Lesco 18-3-6 and lesco 12-0-0 ( chelated iron). Initially i used to fill the spray tank with water and then pour each of this in the spray tank and shake well. Yesterday, I bought a new 64oz pitcher jug .Poured in 24oz of liquid nitrogen (18-3-6) followed by 6oz of liquid iron into the jug without water. Surprise!!!! It wasn't liquid anymore , kinda got mushy and was more like leftover pulp of a squeezed orange. I strained it through paint strainer and got some liquid out of it Not sure how effective the mix is, I still sprayed it - foliar application.
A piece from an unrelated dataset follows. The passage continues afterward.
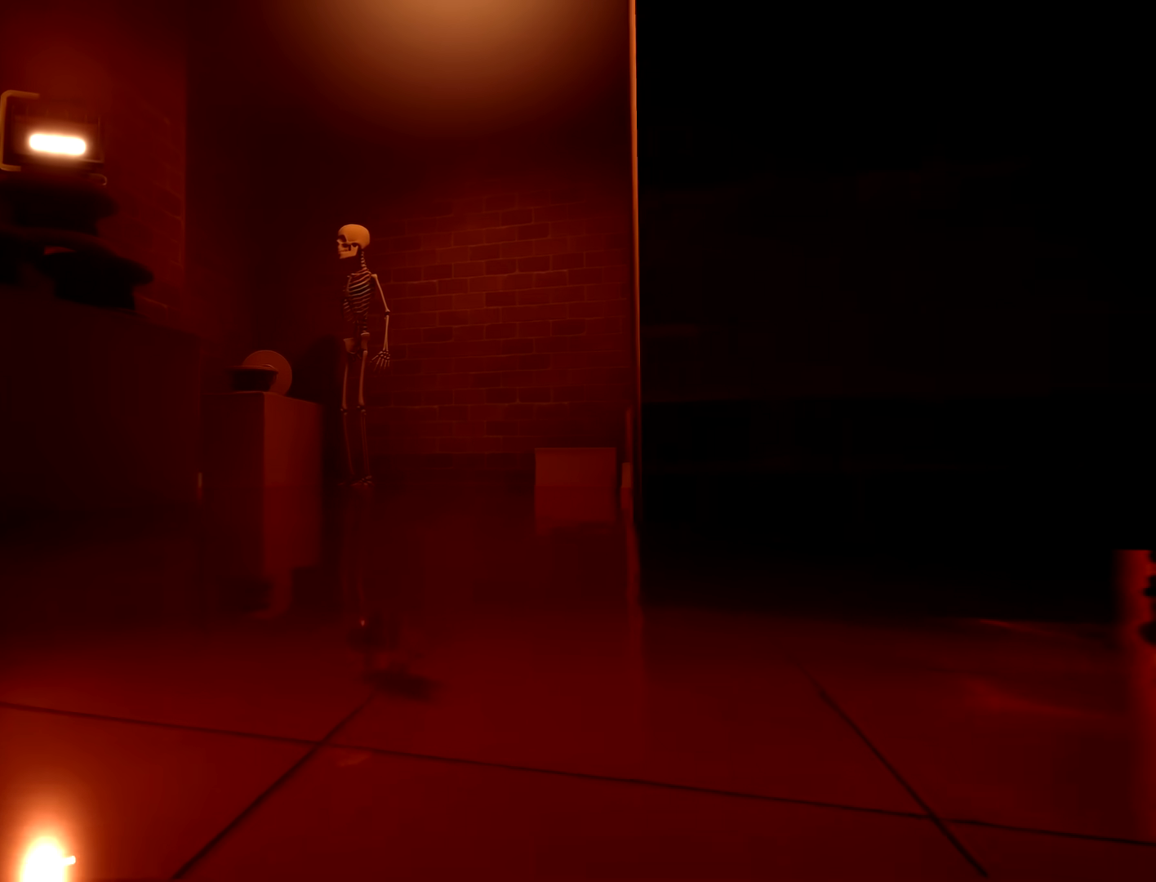
{"dt_ms": 500, "buttons": [], "left_stick": "up", "right_stick": "center", "button_events": []}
After two hours of spray , I was like what if makes the grass die and then ran the irrigation .lesson learnt .Waiting for daylight to inspect the grass blades.

Anyone had similar experience?


----------



## Grizzly Adam (May 5, 2017)

Sounds like you did the recommended shake test on a very large scale! The water must retard the gelling, I would be curious to know if you jarred some remaining chemical after mixing it the way you had previously, if that too would gel over time.


----------



## situman (Nov 3, 2020)

High iron and humic will gunk things up. Not sure if any of your mixture have humic in it.


----------



## Nubeelawn (Jul 15, 2018)

Grizzly Adam said:


> Sounds like you did the recommended shake test on a very large scale! The water must retard the gelling, I would be curious to know if you jarred some remaining chemical after mixing it the way you had previously, if that too would gel over time.


When both are mixed in the tank with water in the tank first , nothing happens it sprays just fine. I didn't have leftovers to see if the mix would gel overtime. Luckily everything seemed to be normal the next day . Grass is fine 😀


----------



## Nubeelawn (Jul 15, 2018)

situman said:


> High iron and humic will gunk things up. Not sure if any of your mixture have humic in it.


Checked the label. No mention of humic .Will make sure to fill in water first and then mix.


----------



## Shizzbang (Apr 18, 2020)

Nubeelawn said:


> situman said:
> 
> 
> > High iron and humic will gunk things up. Not sure if any of your mixture have humic in it.
> ...


I always mix in a clean 5 gallon bucket first before I pour it into my sprayer. Even if it is liquid that I'm mixing, I still hit it with my drill and paint mixer attachment real quick. I also filter everything before the 5 gallon bucket, and again going into the sprayer.


----------